The statement objArray[i] = objArray[i]; has no effect.
a is not declared (or you haven't shown us enough context).
While playing in Java. I saw different behaviour if an object is modified and given a value and different value if it is assigned a new object. Here is code that I made to show the result.
public class Test {
int i;
public Test(int j) {
this.i = j;
}
public static void main(String[] args) {
Test A = new Test(5);
Test N = new Test(5);
add(A);
makeNew(N);
System.out.println("Value of A.i= "+A.i);
System.out.println("Value of N.i= "+N.i);
}
private static void add(Test t) {
t.i+= 3;
System.out.println("Inside method add() t.i= "+t.i);
}
private static void makeNew(Test t) {
t = new Test(8);
System.out.println("Inside method makeNew() t.i= "+t.i);
}
}
Here is the output of the above code.
Inside method add() t.i= 8
Inside method makeNew() t.i= 8
Value of A.i= 8
Value of N.i= 5
In above example object A is modified to value 8. And object B is given a new object itself. But calling them back only object A shows new value. Object B shows the old value itself. Should not they be showing same value because both case are pass by refernce? I was expecting same value for A.i and N.i.
Here's what happens:
Test A = new Test(5);
Test N = new Test(5);
add(A); // method is add(Test t)
makeNew(N)// method is makeNew(Test t)
t = new Test(8);
System.out.println("Value of A.i= "+A.i);
System.out.println("Value of N.i= "+N.i);
Whenever you make a variable equal to an object and later use new on that object somewhere else like through another reference, your variable you set to the objects reference no longer points to whatever the new object is, but still holds onto the old. So if multiple variables at different scopes hold a reference, they all need a way to have them made equal to whatever the new object is or they no longer are in synch.

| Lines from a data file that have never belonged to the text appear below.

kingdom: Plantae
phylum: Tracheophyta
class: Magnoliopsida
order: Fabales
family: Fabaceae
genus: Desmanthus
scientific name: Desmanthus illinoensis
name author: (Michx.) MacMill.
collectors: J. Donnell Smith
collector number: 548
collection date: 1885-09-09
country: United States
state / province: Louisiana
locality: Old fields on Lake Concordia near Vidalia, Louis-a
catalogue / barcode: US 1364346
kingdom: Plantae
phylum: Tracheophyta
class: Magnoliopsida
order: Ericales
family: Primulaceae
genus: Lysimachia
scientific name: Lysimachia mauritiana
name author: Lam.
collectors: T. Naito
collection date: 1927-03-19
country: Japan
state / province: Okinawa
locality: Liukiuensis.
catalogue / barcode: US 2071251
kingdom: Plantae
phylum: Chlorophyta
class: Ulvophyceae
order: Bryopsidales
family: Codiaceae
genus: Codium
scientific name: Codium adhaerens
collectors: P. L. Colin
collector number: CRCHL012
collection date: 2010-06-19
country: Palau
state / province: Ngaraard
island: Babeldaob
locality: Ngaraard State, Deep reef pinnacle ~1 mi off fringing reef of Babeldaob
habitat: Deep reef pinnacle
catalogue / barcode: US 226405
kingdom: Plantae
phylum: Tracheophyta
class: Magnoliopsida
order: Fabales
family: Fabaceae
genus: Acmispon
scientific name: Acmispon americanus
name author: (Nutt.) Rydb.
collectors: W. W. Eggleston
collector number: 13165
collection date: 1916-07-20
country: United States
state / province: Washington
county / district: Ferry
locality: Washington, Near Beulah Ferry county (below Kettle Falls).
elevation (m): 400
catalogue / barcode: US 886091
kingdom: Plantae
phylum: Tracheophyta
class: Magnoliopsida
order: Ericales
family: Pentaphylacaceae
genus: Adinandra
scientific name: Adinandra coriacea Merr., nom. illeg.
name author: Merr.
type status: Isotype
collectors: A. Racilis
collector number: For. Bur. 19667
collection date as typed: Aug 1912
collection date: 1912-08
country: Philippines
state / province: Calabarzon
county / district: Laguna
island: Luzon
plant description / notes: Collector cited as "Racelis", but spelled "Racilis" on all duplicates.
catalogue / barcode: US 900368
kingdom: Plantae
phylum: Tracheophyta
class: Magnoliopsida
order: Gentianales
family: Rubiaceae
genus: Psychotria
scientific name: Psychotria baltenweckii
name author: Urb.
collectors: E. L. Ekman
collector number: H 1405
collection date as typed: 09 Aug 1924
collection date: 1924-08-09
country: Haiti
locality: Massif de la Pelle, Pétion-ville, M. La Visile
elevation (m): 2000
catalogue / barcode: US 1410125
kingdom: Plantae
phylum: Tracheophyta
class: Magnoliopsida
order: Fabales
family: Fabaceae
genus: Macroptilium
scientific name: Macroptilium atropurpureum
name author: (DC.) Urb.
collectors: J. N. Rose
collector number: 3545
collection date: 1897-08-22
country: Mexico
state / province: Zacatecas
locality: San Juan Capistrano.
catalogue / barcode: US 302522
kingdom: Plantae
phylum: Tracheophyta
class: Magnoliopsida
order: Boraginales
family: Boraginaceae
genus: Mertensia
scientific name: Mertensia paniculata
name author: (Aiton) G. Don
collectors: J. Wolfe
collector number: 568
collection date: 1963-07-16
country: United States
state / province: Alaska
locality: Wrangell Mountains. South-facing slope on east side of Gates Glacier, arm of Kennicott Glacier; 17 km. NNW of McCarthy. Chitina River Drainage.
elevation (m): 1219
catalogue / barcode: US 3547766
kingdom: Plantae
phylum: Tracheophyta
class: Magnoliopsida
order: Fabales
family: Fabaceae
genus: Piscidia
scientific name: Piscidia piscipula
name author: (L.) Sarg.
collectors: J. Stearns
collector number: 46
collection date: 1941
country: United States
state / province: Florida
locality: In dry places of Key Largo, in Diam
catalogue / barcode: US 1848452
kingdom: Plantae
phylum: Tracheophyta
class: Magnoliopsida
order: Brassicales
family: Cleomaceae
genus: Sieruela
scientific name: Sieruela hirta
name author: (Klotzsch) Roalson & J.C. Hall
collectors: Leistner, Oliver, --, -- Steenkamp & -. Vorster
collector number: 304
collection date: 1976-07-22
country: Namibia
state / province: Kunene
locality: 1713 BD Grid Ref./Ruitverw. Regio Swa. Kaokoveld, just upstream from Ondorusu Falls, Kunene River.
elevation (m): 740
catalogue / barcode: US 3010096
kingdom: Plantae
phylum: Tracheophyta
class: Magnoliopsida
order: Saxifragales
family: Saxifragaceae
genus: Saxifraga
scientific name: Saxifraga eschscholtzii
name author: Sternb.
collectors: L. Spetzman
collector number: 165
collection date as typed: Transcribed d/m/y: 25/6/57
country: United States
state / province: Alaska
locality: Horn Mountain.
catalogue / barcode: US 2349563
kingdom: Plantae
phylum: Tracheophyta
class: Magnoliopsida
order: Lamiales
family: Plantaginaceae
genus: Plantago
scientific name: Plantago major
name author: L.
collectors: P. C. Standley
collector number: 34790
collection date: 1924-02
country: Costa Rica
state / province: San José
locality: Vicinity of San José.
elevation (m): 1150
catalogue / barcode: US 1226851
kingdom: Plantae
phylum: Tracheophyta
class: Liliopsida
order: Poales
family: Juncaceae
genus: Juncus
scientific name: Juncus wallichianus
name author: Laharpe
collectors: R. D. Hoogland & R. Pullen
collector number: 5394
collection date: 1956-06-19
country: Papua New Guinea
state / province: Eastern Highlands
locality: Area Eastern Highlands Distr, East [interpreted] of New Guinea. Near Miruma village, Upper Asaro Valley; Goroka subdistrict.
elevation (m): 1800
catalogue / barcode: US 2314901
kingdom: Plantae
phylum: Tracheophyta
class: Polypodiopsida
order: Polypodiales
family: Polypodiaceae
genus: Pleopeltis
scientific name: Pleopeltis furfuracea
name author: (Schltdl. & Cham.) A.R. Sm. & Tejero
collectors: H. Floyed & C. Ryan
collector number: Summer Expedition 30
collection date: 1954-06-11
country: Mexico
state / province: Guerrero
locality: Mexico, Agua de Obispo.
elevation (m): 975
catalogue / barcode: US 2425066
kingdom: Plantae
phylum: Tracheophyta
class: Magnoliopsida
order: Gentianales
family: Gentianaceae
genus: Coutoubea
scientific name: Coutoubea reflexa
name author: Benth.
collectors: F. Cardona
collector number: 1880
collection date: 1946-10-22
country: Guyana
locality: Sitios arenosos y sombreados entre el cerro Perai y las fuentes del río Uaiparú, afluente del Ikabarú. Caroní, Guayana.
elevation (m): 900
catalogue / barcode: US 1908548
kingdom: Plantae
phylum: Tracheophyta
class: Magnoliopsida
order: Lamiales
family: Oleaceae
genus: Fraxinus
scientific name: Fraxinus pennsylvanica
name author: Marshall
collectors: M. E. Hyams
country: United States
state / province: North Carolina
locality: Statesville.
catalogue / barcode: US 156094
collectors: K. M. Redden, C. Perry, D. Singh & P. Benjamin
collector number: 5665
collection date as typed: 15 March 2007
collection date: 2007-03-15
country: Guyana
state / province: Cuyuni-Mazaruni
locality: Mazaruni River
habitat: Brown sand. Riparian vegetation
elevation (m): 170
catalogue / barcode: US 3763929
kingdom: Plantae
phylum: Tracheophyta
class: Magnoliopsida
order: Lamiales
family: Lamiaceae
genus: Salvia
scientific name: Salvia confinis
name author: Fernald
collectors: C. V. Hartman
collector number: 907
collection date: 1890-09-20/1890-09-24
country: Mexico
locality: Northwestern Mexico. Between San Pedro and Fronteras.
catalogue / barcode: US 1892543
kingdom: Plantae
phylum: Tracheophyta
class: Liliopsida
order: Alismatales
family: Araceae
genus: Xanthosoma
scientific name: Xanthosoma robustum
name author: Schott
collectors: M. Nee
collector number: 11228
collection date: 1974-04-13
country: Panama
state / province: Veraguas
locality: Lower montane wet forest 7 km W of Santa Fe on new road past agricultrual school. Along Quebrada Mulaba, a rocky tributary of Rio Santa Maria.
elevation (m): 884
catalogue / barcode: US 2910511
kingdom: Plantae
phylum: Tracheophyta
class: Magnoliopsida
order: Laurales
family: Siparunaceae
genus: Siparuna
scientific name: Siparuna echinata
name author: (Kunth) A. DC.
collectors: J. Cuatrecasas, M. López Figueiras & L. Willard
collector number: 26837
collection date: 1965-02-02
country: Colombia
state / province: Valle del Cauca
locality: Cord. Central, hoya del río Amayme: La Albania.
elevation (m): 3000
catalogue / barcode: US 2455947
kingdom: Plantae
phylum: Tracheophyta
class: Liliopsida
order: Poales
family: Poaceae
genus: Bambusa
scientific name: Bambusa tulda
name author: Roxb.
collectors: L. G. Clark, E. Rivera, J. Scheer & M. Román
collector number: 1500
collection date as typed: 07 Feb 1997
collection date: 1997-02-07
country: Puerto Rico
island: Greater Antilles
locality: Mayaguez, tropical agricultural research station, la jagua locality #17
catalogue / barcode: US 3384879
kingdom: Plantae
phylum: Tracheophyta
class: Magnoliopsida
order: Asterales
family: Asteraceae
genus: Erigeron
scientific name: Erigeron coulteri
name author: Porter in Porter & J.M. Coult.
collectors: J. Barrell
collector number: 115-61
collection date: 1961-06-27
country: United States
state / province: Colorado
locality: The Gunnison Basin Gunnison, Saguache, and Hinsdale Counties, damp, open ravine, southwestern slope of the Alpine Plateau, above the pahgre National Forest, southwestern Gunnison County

I think this will make you doubt clear:
You see N still point to the first object
In your makeNew, you're overwriting the reference to the existing object (that's passed in as the paramter) with your new test(8) object. However, that's local inside makeNew, so the original object sitting inside main(...) is not affected.
Java is pass-by-value. You pass the reference of an object as a value, and you can thus modify that object. However, you cannot modify the actual reference of an object and make it point to something else.
Your question has already been answered here: Is Java "pass-by-reference" or "pass-by-value"?
In Java you do not pass the actual object nor do you pass the reference to the object. You pass copy of the reference to that object. Now when you say
makeNew(N);
N which is the reference to new Test(5) is not passed but the copy of it's reference is passed. In the makeNew() function this copy points to some new object and print the value appropriately but the N will still point to the original object.